The two Latin words of the pun are fructus or frux, from fruor, "enjoy" – a fruit is a result enjoyed – and frutex, "shrub", adjective fruticosus, "bushy", from a totally different root. Prunus is a grammatical feminine, so Prunus fruticosa agrees in gender. However, Pallas says Haec mihi tantum fructibus suis innotuit, qui distinctam itidem speciem indicare videntur, "It came to my attention at last because of its fruit, which repeatedly seemed to indicate a distinct species." The fruit seemed fere Pruni forma, "nearly in the form of Prunus", especially because praedita oblongo nucleo, "furnished with an oblong seed." So, Pallas moved it from Cerasus to Prunus.

- Woronow
In 1925 Yury Nikolaevich Voronov, known botanically as (Ju.N, G., G.N. or GJN) Woronow, made an unsuccessful effort to retain Cerasus as a genus name and move fruticosa to it, creating another synonym, Cerasus fruticosa.
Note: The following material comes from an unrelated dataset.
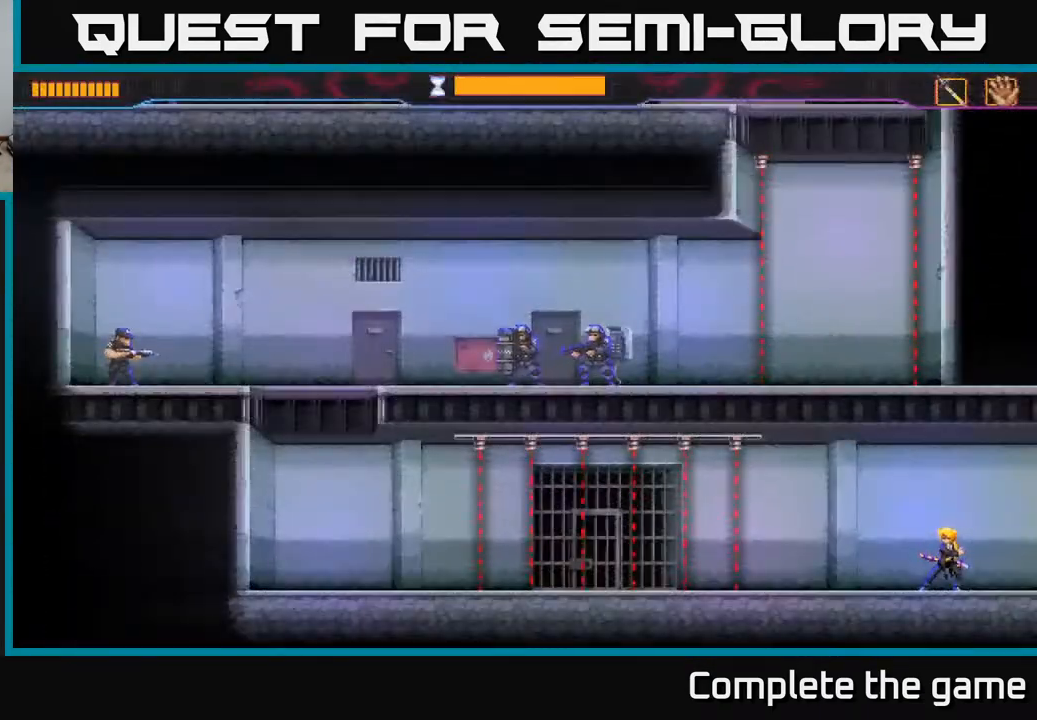
{"buttons": ["B", "DPAD_LEFT"], "left_stick": "center", "right_stick": "center", "events": [[117, "DPAD_LEFT", "down"], [500, "B", "down"]]}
==Hybridisation and genetic erosion==
Prunus fruticosa, a tetraploid with 2n=32 chromosomes, is thought to be one of the parent species of Prunus cerasus (the sour cherry) by way of ancient crosses between it and Prunus avium (the wild/sweet cherry) in the areas where the two species overlap. Both species can interbreed with each other, as well as with Prunus cerasus.
Prunus cerasus is now a species in its own right having developed beyond a hybrid and stabilized.

A recent study of native Prunus fruticosa stands in northern Poland finds that it is disappearing there by "genetic erosion" or "disappearance of typical morphological characters". It hybridizes naturally with Prunus cerasus to form Prunus × eminens, and with Prunus avium to form Prunus × stacei.

These forest plants are brought into closer contact with Prunus fruticosa by the modern disappearance of "contemporaneous sites of the steppe relics" once common in northern Poland, due to forest management since the 18th century, and the planting of stands of Prunus cerasus, which are more prolific in pollen.